Kael watched the girl, his yellow eyes reflecting a mix of suspicion and dawning hope. He had stood outside this door for a thousand nights, listening to the sound of his best friend breaking himself into pieces. He had never seen the rage stop like this.

Slowly, Kael slid down the opposite wall, sitting a few feet away from Mei. He didn't say a word, but the yellow glow in his eyes faded back to a weary amber.

The silence from behind the door was no longer the silence of a predator waiting to strike. It was the silence of a creature that had been given a moment of peace.

He looked at the small human girl humming to the darkness.
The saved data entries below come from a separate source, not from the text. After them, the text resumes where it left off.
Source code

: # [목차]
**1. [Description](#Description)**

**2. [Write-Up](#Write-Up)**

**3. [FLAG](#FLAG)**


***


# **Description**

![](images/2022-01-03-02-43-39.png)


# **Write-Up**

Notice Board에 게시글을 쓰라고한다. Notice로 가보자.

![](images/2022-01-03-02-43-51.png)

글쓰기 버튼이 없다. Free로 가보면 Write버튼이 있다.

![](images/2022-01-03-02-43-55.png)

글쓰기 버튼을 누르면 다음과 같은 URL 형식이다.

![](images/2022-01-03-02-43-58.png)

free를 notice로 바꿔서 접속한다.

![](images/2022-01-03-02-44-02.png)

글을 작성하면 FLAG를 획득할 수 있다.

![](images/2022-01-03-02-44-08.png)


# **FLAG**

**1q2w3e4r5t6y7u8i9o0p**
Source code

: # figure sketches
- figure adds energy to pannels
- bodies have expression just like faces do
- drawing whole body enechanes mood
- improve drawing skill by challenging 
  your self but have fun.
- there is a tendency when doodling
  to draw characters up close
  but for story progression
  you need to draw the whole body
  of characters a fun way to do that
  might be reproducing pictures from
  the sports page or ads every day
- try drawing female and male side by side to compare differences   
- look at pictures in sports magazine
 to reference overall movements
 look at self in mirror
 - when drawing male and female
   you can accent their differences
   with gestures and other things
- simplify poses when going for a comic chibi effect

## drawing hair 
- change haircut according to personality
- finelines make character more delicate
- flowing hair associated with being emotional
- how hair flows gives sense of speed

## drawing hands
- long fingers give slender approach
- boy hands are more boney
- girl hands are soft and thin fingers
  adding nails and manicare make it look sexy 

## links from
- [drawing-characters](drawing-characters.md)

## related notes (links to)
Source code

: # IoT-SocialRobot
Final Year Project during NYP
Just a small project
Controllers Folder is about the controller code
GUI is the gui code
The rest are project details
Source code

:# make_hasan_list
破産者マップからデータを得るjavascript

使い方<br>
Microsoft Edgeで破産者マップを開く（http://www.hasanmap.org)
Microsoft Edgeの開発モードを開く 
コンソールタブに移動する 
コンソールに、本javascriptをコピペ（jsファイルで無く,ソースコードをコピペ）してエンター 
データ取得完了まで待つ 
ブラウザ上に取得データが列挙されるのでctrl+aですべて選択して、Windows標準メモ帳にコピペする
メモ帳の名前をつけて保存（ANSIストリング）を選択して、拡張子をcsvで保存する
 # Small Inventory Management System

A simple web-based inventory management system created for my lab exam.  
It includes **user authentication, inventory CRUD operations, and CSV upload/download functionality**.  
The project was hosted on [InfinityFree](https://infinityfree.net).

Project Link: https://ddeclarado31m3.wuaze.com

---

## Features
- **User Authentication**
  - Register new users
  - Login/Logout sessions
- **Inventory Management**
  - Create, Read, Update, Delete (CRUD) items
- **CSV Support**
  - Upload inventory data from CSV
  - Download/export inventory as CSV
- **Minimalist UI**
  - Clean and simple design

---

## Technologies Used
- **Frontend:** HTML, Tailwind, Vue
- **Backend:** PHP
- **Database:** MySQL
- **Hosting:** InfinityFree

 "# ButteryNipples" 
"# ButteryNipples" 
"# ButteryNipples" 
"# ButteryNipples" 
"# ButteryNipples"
She was out of her depth, a lamb in a den of lions, and yet, she was the only one who hadn't reached for a weapon or a needle.

Lady Mooncrest was right, Kael realized, a heavy weight lifting from his shoulders. He doesn't need a warrior. He needs a reason to stop hating himself.

Mei

Mei continued to hum, her voice steadying as the house went quiet. She didn't know she had won a battle. She only knew that the snarling had stopped.

After a long while, the chill of the marble began to seep through her robe. She stood up slowly, her legs stiff. Kael rose with her, his massive frame looming, but his expression was different now. There was a trace of respect in the tilt of his head.

"Go to bed, Mei," he whispered. "He's asleep. Or as close to it as he gets."

Mei nodded, her eyes lingering on the iron-bound door. She could almost feel him on the other side—a presence that felt heavy and lonely.

"See you at dawn, Kael," she said softly.

As she walked back toward her room, the shadows no longer seemed to snap at her heels. The mansion felt less like a fortress and more like a house.

But as she closed her door and turned the key, a single thought haunted her: If the sound of a human voice could do that, what would happen when she actually saw him?